Georgia is a politically diverse state. How will you work to represent Georgians whose political views differ from your own?
Consider for a moment, that almost 25% of my campaign contributions have come from my Democrat friends. Why? Because they believe like me, that government works best when all voices are at the table. Currently, all 5 commissioner positions are held by Democrats. My election will ensure and affirm, to the many conservatives in Gwinnett, that all angles and arguments will be considered when contemplating new initiatives towards our future.
Who has been the biggest influence on how you view government and politics? What have you learned from this person?
The first person I was ever blessed to vote for was Ronald Reagan. In 1984, he swept the country in the most resounding re-election we have ever seen. He steadfastness, virtue, and belief in our country was inspirational.
Having grown up on a farm in Iowa, my family experienced first hand the ramifications of President Carter and his grain embargo on the Soviet Union. This decimated thousands of small family farms, resulting in many suicides, tumult, and bankruptcies. These memories of hardship stay with me, as I consider how government plays a role in our lives.

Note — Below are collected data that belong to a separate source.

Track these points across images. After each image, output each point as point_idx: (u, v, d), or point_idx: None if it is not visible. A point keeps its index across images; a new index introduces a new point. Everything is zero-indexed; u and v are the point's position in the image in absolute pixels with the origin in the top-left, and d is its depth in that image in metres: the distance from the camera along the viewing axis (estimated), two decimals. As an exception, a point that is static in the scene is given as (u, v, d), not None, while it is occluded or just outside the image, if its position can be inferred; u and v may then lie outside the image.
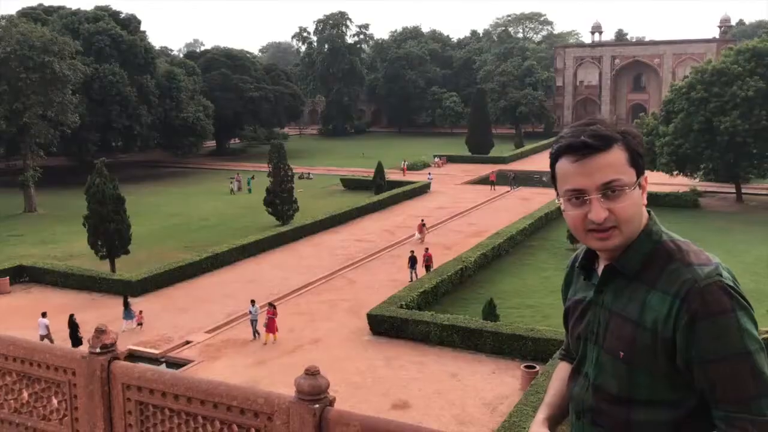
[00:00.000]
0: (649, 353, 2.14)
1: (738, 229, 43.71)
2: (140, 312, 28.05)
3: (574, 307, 2.49)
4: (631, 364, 2.18)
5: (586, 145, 2.17)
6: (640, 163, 2.22)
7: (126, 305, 27.88)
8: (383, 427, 3.15)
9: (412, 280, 32.13)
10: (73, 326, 25.74)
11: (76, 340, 25.38)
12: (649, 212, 2.31)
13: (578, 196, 2.19)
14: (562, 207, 2.28)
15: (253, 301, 27.06)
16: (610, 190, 2.15)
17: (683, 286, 2.09)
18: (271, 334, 25.88)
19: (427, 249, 35.22)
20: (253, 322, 26.42)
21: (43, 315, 26.23)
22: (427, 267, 33.49)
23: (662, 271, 2.17)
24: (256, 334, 26.22)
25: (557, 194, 2.29)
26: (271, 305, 26.66)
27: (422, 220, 43.85)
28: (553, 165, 2.29)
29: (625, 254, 2.24)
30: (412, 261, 33.43)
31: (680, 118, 51.25)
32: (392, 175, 63.40)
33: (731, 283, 2.09)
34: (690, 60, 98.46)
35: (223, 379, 21.62)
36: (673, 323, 2.08)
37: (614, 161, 2.16)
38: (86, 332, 24.85)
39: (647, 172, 2.30)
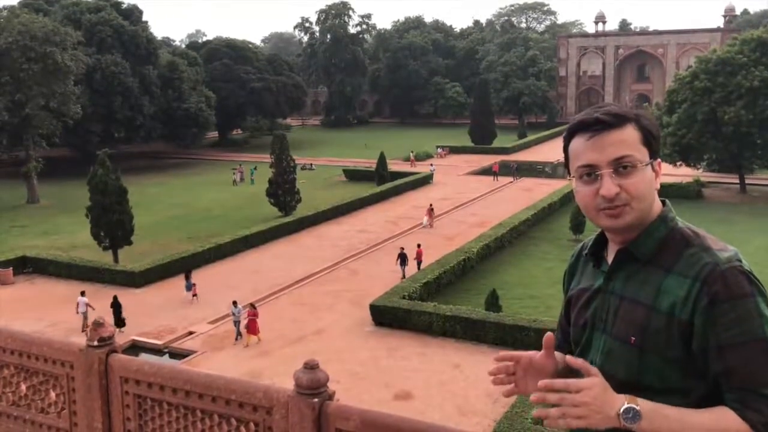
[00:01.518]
0: (662, 338, 2.12)
1: (741, 219, 43.63)
2: (194, 285, 29.61)
3: (578, 295, 2.45)
4: (643, 349, 2.16)
5: (599, 121, 2.18)
6: (653, 144, 2.21)
7: (187, 278, 30.00)
8: (382, 421, 3.12)
9: (403, 278, 31.06)
10: (116, 306, 26.64)
11: (119, 321, 26.24)
12: (664, 201, 2.31)
13: (590, 172, 2.19)
14: (574, 185, 2.28)
15: (235, 302, 26.24)
16: (621, 166, 2.15)
17: (704, 269, 2.07)
18: (253, 336, 25.05)
19: (419, 245, 34.12)
20: (236, 323, 25.64)
21: (82, 294, 27.34)
22: (418, 263, 32.66)
23: (680, 256, 2.15)
24: (239, 336, 25.41)
25: (569, 175, 2.29)
26: (252, 306, 25.91)
27: (431, 205, 44.46)
28: (566, 147, 2.29)
29: (640, 238, 2.22)
30: (402, 258, 32.48)
31: (684, 108, 51.06)
32: (395, 166, 63.34)
33: (748, 269, 2.09)
34: (694, 50, 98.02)
35: (226, 369, 21.74)
36: (691, 306, 2.06)
37: (627, 138, 2.17)
38: (90, 323, 24.95)
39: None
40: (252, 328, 25.06)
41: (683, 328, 2.08)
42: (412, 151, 72.20)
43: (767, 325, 2.01)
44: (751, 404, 1.99)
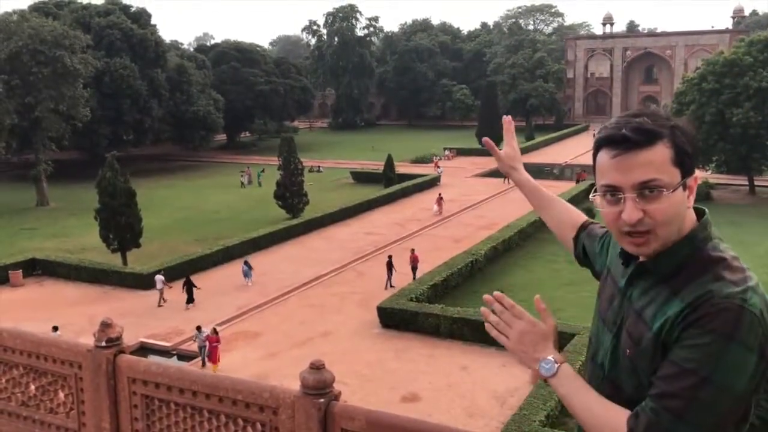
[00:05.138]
0: (648, 357, 2.03)
1: (750, 221, 43.38)
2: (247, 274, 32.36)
3: (606, 278, 2.39)
4: (633, 363, 2.09)
5: (627, 139, 1.99)
6: (686, 162, 2.02)
7: (247, 264, 32.62)
8: (388, 421, 3.13)
9: (387, 288, 30.41)
10: (189, 284, 29.19)
11: (190, 298, 29.18)
12: (703, 214, 2.13)
13: (613, 193, 2.04)
14: (597, 202, 2.12)
15: (198, 327, 24.38)
16: (647, 190, 1.98)
17: (702, 296, 1.93)
18: (213, 365, 23.18)
19: (413, 250, 33.43)
20: (201, 348, 23.90)
21: (159, 272, 30.26)
22: (413, 269, 31.89)
23: (692, 281, 2.00)
24: (204, 364, 23.53)
25: (596, 188, 2.15)
26: (215, 332, 24.24)
27: (440, 194, 46.06)
28: (594, 156, 2.12)
29: (660, 256, 2.08)
30: (390, 266, 31.41)
31: (692, 109, 50.85)
32: (401, 168, 63.31)
33: (756, 312, 1.88)
34: (702, 51, 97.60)
35: (234, 371, 21.75)
36: (677, 328, 1.95)
37: (656, 159, 1.97)
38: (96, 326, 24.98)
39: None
40: (213, 356, 23.39)
41: (663, 349, 1.97)
42: (435, 155, 72.12)
43: (724, 371, 1.84)
44: (643, 415, 1.90)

President Reagan had an immense amount of humility and resolve to make a better future for all, and his ability to lead us out of the farm crisis were inspirational. He gave us back the belief that America was the greatest nation on earth, and that we could persevere though our hardships. This is how I pray to lead.
Politics is often about compromise. How do you decide when to compromise and take small, incremental wins, and when to refuse compromise?
Politics in its truest form is to compromise. Even if you have a trifecta, as we currently do in our federal and state governments, there are negotiations happening all the time. When to and how much is a delicate science. When it comes to public safety, I have the least desire to compromise, as I see our first responders as the No.1 priority of the county. If the issue at hand is a land owner desiring a rezoning, which is at odds with a neighboring community, that’s when a persons ability to negotiate becomes an art. Both sides should come away heard and satisfied with the results.
There were politicians who questioned the outcomes of Georgia elections in 2018 and 2020. Do you think Georgia’s elections are secure and will you stand by the results?
Having the benefit of personally speaking with eyewitnesses to the Fulton County elections, there were undoubtedly decisions which made people question our election integrity. I believe the new regulations put in place by our state’s leadership, and proven by unprecedented participation in the primary election on May 24th, that election integrity has been restored in Georgia. As such, I believe Georgia’s elections are secure and will stand by the results.
In light of the U.S. Supreme Court’s decision on abortion, state law and local enforcement authority will determine access to abortion. If elected, how will you use your authority to influence abortion access or enforcement of abortion restrictions?
Laws passed by our legislature, and signed by our governor, need to be enforced. This applies to laws concerning abortion and any other. As a commissioner, I will not, under any circumstances, try to circumvent any law passed by a duly elected official.